A draft of this document prompted the question

"Why does an instance of a LoginController need to support more than one type of Credentials?"

Any given CAS deployment might want to support more than one type of credentials. Say, username/password and also desktop Kerberos. So we'd have two radically different kinds of Credentials.

One way to handle this would be to have multiple instances of the LoginController, one for each type of credentials we might handle. But how did we know which LoginController to go to? We probably shouldn't switch on the URL, since after all any given CAS client is going to redirect to the single institutional CAS login URL regardless of end user preference about what kind of credential she wants to present.

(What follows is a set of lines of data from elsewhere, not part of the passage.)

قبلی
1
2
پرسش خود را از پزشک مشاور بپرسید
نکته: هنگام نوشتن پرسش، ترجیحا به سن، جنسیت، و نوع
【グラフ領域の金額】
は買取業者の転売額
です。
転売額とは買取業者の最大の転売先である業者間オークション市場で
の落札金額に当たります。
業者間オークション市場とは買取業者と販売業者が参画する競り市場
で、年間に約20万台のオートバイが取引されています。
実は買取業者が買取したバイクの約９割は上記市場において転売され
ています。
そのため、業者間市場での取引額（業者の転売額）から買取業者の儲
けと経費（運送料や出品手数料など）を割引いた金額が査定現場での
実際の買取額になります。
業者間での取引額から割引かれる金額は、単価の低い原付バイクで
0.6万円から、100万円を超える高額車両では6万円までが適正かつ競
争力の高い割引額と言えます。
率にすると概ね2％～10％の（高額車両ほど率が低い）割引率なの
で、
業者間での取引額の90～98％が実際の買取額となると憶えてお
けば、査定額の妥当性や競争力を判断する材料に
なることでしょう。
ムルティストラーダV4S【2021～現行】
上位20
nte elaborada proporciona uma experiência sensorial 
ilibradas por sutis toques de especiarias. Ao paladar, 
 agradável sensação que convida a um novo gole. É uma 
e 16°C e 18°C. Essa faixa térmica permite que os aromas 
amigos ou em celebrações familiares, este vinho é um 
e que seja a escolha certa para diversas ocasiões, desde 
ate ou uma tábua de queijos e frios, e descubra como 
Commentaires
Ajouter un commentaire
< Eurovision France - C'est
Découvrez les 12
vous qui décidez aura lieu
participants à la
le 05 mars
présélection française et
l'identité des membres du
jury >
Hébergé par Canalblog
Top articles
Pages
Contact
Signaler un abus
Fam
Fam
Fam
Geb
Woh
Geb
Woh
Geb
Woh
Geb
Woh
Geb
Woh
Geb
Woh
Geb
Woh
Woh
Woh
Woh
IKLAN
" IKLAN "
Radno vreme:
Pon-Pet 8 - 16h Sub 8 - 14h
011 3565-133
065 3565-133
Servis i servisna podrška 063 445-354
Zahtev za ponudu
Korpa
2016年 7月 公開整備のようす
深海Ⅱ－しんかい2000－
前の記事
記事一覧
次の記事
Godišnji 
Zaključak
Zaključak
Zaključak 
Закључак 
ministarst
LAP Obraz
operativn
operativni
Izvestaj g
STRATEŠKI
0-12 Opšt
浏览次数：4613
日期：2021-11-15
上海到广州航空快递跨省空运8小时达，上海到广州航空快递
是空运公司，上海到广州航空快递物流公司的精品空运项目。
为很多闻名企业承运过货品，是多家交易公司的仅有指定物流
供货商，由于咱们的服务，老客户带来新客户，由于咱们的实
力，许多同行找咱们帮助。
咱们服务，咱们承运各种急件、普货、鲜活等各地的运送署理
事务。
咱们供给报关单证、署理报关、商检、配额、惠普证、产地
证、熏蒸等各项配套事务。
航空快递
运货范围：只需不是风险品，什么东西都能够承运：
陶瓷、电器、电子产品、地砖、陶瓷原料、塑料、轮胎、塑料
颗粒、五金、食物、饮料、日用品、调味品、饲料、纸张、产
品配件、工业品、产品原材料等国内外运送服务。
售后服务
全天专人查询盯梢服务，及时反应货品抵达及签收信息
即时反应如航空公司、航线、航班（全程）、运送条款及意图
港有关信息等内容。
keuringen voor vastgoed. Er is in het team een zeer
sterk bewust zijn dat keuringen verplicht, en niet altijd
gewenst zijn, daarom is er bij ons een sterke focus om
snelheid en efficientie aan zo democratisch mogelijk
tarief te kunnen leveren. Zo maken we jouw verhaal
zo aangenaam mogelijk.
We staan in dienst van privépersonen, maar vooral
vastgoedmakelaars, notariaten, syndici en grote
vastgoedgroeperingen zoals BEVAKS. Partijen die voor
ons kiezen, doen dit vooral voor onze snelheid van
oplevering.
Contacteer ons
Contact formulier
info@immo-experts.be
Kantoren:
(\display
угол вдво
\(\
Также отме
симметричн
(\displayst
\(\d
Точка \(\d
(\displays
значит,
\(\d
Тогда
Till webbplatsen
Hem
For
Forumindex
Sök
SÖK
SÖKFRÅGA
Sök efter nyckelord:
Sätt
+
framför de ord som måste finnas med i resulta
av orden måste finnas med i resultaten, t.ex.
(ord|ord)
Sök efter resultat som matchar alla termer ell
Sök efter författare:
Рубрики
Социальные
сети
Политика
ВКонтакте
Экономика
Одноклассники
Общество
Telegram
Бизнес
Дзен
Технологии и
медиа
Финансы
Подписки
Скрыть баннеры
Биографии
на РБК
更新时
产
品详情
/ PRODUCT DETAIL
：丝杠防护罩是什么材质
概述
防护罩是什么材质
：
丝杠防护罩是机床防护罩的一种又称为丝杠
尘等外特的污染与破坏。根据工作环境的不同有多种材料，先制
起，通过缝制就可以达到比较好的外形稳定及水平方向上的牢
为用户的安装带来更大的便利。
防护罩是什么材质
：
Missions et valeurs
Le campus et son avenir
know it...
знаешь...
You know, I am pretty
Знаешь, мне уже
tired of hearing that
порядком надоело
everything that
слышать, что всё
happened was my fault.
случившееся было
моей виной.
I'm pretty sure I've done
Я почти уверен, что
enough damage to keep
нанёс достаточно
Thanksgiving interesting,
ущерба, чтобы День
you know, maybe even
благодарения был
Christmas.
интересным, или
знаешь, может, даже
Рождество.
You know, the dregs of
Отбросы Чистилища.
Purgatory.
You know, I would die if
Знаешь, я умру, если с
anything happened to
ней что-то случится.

Another way (I propose) is to give our LoginController a plugin, a RequestToCredentials. This object is responsible for examining the HttpServletRequest and returning the Credentials it represents. It is these credentials that get passed from LoginController into the CentralAuthenticationService for processing.

One plausible implementation of this interface will be the implementation that delegates to a List of other implementations, returning true to supports() if any of its children support the presented HttpServletRequest and returning the Credentials returned by the first of its children to support the request.

We might have mapped AuthenticationHandlers for Password credentials and for Kerberos credentials, say. The current LoginController implementation requires us to name the class an instance of which will be our Credentials once for the entire instance of LoginController. Per each request we can only configure the Credentials instance that has already been created for us.